• **Input records**:

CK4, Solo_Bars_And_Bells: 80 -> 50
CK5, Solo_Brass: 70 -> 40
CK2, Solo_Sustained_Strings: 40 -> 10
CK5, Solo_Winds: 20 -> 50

* * *

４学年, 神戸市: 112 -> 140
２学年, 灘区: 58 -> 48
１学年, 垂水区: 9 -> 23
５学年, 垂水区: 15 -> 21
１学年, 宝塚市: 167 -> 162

• **What to do**: Above this task is a listing. Restate, word for word and with nothing added, the lines from the one with "CK4, Solo_Bars_And_Bells: 80 -> 50" through the one with "CK5, Solo_Winds: 20 -> 50".

• **Final answer**:
CK4, Solo_Bars_And_Bells: 80 -> 50
CK5, Solo_Brass: 70 -> 40
CK2, Solo_Sustained_Strings: 40 -> 10
CK5, Solo_Winds: 20 -> 50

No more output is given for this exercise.